Episode 1 The Geography of the American South
A New History of the American South
Dr Edward L Ayers
In this first lecture of a Great Courses series about stuff we never study in school, Ayers begins by reminding us the South gave rise both to the most recognized corporation in the world (Coca Cola) and the largest third party in American history (the Populist or People’s Party of the late 19th century – see Populism: America’s Largest Democratic Moment). He goes on to discuss the basic geology of the South, emphasizing the poor soil quality. Lacking prehistoric glacial deposits (North American glaciers never extended further south than Kentucky), most Southern soil is a low fertility mixture of red clay, aluminum and iron. The Mississippi Delta, the Shenandoah Valley of western Virginia and the Black Belt across Alabama and Mississippi are exceptions.
He gives a date of 40,000 BC for the arrival of indigenous Americans in North America from Siberia and describes fossil evidence suggesting they hunted (to extinction) mastodon, horses and camels that foraged just south of the glacial ice sheet during the last Ice Age.
Around 1000 BC, there is evidence of corn being cultivated along the Mississippi. There is also evidence of early Native Americans using fire to clear forests for land cultivation and to drive the deer they hunted into open meadows. Numerous chiefdoms established settled communities in the southeast and abandoned them once they depleted their soils and wood stock. The chiefdoms built large mound-shaped monuments (and a handful of towers) and engaged in frequent resource wars with other chiefdoms.
A sudden severe cooling of the climate* between 1300-1850 AD led to a significant decrease in food production and population. At the time of first European contact, they had an estimated population (in the South) of 1.2 million.
When, in 1539, the explorer DeSoto led his army 4,000 miles from Florida to East Texas, he was looking for a rich society like that of Aztecs or Incas. Carrying none of their own provisions, they simply seized food from indigenous storehouses and either killed or enslaved any Native Americans who tried to stop them.
Three hundred Spaniards, including DeSoto, died on this expedition. Many chiefdoms lost between 2,000 – 3,000 warriors (each).
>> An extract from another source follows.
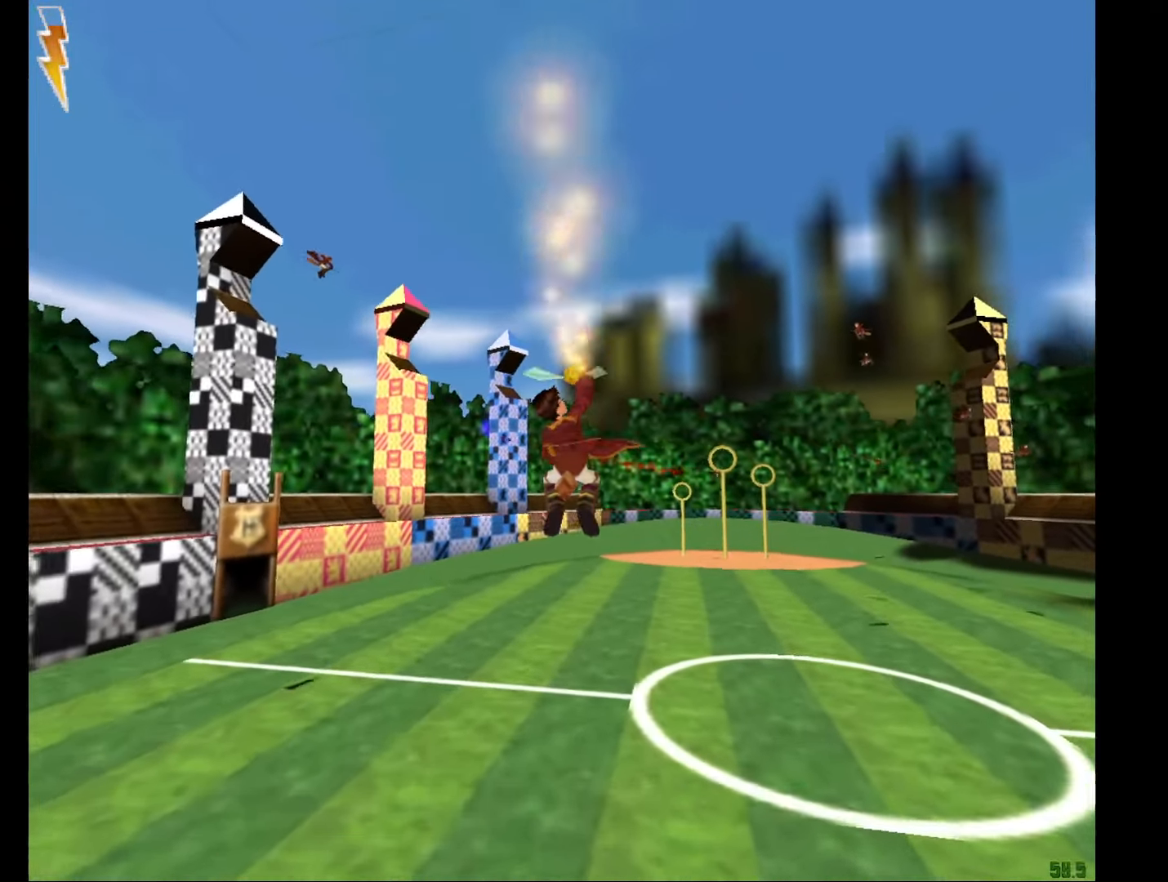
{"keys": [], "mouse": ["right"], "events": [[200, "mouse_right", "down"]]}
In 1565 when Europeans settled in St Augustine Florida (the first European settlement in North America), Native Americans were further decimated by infections European illnesses and an ongoing process of warfare, enslavement, land expropriation and resource depletion.
Earlier chiefdoms reconstituted into the Choctaw, Cherokee and Katawba tribes, and by the time the English (who had no armies) arrived, southern indigenous people were helpless to resist further confiscation of their land.
*Believed to be due to solar dimming caused by large South American volcanic eruptions.